Francis and her team are tracking WWEs. She has authored several research papers on the subject. The latest appeared last December in the journal npj Climate and Atmospheric Science, describing an applied approach to diagnose and track WWEs over Europe and the North Atlantic, identifying variations in type and duration and correlating these to observed changes to the Jet Stream stating “when a persistent, distinct circulation pattern shifts to another substantially different one, the weather also changes, often dramatically.”Â
Francis has applied a neural network-based pattern recognition tool (a type of Deep Learning AI) previously used for medical applications to analyze atmospheric behaviour. The goal is to accumulate WWE data from the past and find patterns to determine future behaviour on a continental scale.
One trend gleaned from the research shows the frequency of WWEs is on the increase whether abnormal bouts of warmth or cold, onslaughts of heavy precipitation or dry periods, wind events and more. There is less business-as-usual in weather these days and the historical data from 1979 through to 2005 shows it. The latter years of that period show WWE tracking upward with more significant occurrences in summer months initiated by amplified Arctic warming.
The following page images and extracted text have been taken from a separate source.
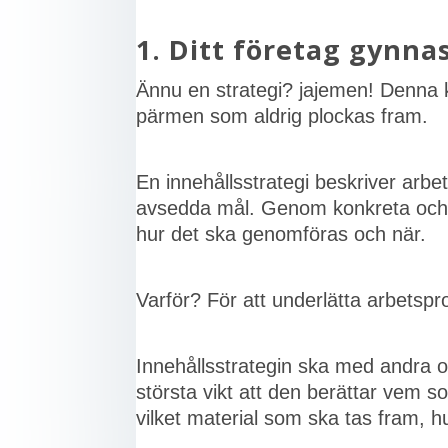
1. Ditt företag gynna
Ännu en strategi? jajemen! Denna 
pärmen som aldrig plockas fram.
En innehållsstrategi beskriver arbet
avsedda mål. Genom konkreta och a
hur det ska genomföras och när.
Varför? För att underlätta arbetsp
Innehållsstrategin ska med andra ord
största vikt att den berättar vem so
vilket material som ska tas fram, 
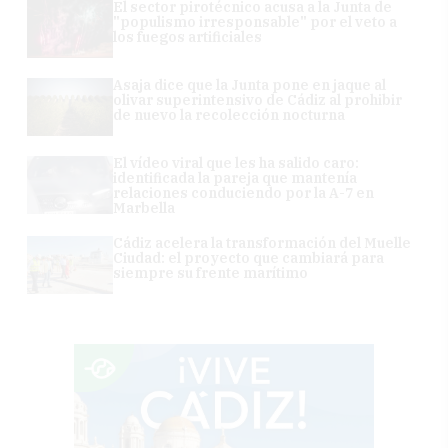
El sector pirotécnico acusa a la Junta de
"populismo irresponsable" por el veto a
los fuegos artificiales
Asaja dice que la Junta pone en jaque al
olivar superintensivo de Cádiz al prohibir
de nuevo la recolección nocturna
El vídeo viral que les ha salido caro:
identificada la pareja que mantenía
relaciones conduciendo por la A-7 en
Marbella
Cádiz acelera la transformación del Muelle
Ciudad: el proyecto que cambiará para
siempre su frente marítimo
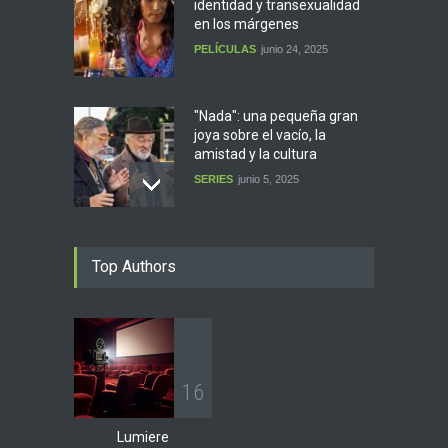
identidad y transexualidad
en los márgenes
PELÍCULAS
junio 24, 2025
"Nada": una pequeña gran
joya sobre el vacío, la
amistad y la cultura
SERIES
junio 5, 2025
"El puntero": la política desde
Top Authors
la trinchera
SERIES
junio 5, 2025
"El clan": la cara más oscura
1
6
de la familia argentina
PELÍCULAS
junio 5, 2025
Lumiere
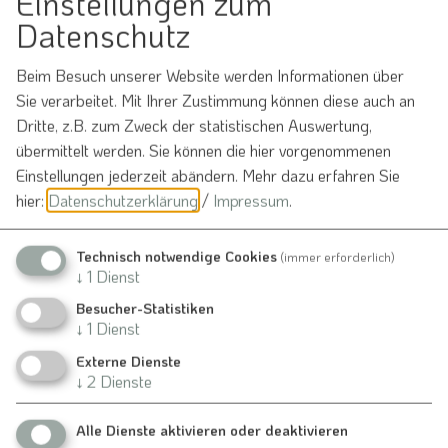
Einstellungen zum
Datenschutz
Möchten Sie von
OpenStreetMap/Leaflet
bereitgestellte externe Inhalte laden?
Beim Besuch unserer Website werden Informationen über
Sie verarbeitet. Mit Ihrer Zustimmung können diese auch an
Ja
Immer
Dritte, z.B. zum Zweck der statistischen Auswertung,
übermittelt werden. Sie können die hier vorgenommenen
Einstellungen jederzeit abändern.
Mehr dazu erfahren Sie
hier:
Datenschutzerklärung
/
Impressum
.
Treffpunkt: Hof Acherbauer
Technisch notwendige Cookies
(immer erforderlich)
Veranstaltung ohne festen Ort
↓
1
Dienst
Raitenbuch
Besucher-Statistiken
↓
1
Dienst
Externe Dienste
Veranstalter
↓
2
Dienste
Obst- und Gartenbauverein Raitenbuch
Alle Dienste aktivieren oder deaktivieren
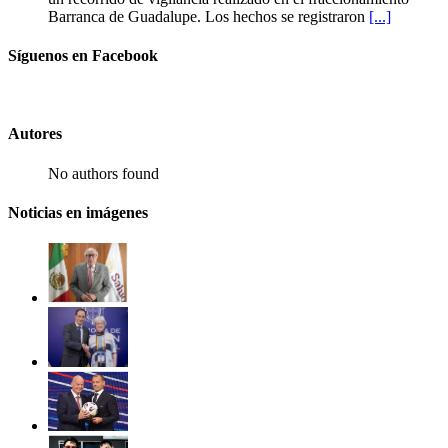
Barranca de Guadalupe. Los hechos se registraron
[...]
Síguenos en Facebook
Autores
No authors found
Noticias en imágenes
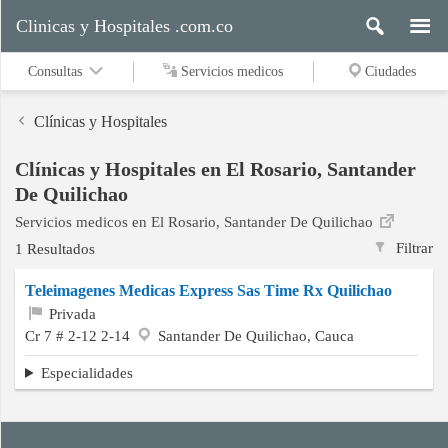
Clinicas y Hospitales .com.co
Consultas
Servicios medicos
Ciudades
Clínicas y Hospitales
Clínicas y Hospitales en El Rosario, Santander
Servicios
De Quilichao
medicos
Servicios medicos en El Rosario, Santander De Quilichao
Filtrar
1 Resultados
Ciudades
Teleimagenes Medicas Express Sas Time Rx Quilichao
Privada
Cr 7 # 2-12 2-14
Santander De Quilichao, Cauca
Buscar
Especialidades
Contacto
The research has produced self-organizing maps as tools for assessing continental-scale changes in the Jet Stream associated with WWEs and other disruptive weather conditions. The research forecasts WWEs likely to increase in frequency over Europe and the North Atlantic. It predicts an increase in heat waves in Greenland offset by colder-than-normal conditions in Northern Europe and increased heavy precipitation events in Central Europe and the Mediterranean.
Francis plans to use the neural-network tool to study WWEs in other parts of the planet to better understand their history and characteristics and provide a degree of predictability to enable decision-makers, farmers, utilities, and the general public to make preparations to lessen their impacts.